Podcasts are radio at its finest. As such, they should be lauded and enjoyed, and most importantly shared. I am an official podcast connoisseur, a title I bequeathed upon myself as I have listened to literally - a word that I have, for figuratively the first time ever, used correctly here - thousands of episodes of podcasts. These shows come in such varied flavors that anyone can find something to like. While we continue many of my own personal favorite shows, this is about exploring new shows as much as sharing old ones. From the dreadfully popular to the freaky basement recordings of strangers, welcome to Podcap. This week we visit with Penn’s Sunday School, for the episode “Live From Boston: A Balls Grabbing Good Time,” released January 26, 2014.

What denomination is this service?
Penn Jillette is the voice of the magic duo Penn & Teller. Actually, it’s Teller who is the magician. Penn is, by his own admission, more of a carnival barker for the two. Now on Adam Carolla’s podcasting network, Carolla Digital, Penn dispenses with his filthy and perverted beliefs. With his friends and fellow libertines Michael Goudeau, Matt Donnelly, and Dustin Knouse, Penn entertains with a litany of anecdotes, behind the scenes revelations, and things that drive the group mad. It’s part political commentary, a modicum of religious discussion, and a whole shitload of sexual perversions.

It’s Not Even Tuesday, What’s Up With The Monkey?
Penn’s Sunday School doesn’t have the laundry list of inside jokes that most podcasts do, but instead relies on the personality quirks of the hosts. The show’s longest running gag is what’s referred to as “Monkey Tuesday.” This harkens way back to Penn Radio on Free FM, where Penn and Michael Goudeau would take calls and questions about an array of primates. Whenever someone says the phrase, “Monkey Tuesday,” the theme song has to be played. It’s a fast paced jazzy piano diddy with horribly wrong monkey screeching noises interspersed within. Composed by Mike Jones, the bandleader for Penn & Teller, it’s the most distinctive aspect of the show.
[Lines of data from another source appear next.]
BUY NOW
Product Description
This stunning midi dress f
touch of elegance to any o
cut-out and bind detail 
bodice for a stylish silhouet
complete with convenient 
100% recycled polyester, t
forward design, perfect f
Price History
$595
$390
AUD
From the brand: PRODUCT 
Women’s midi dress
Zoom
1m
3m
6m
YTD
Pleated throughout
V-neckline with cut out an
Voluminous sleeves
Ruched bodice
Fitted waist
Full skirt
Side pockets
Penn himself deflects praise by heaping it upon others. It’s one of his charming attributes, and is responsible for him being respected in the entertainment business. He’s a man who loves the art of entertaining, and shares his feelings with everyone. So he spends much of the time lauding his cohosts, or explaining how Teller is the one who studied magic for years and is incredible with his hands. In the end he ends up being the most engaging person in the room because he can’t be anything else, despite monumental attempts otherwise.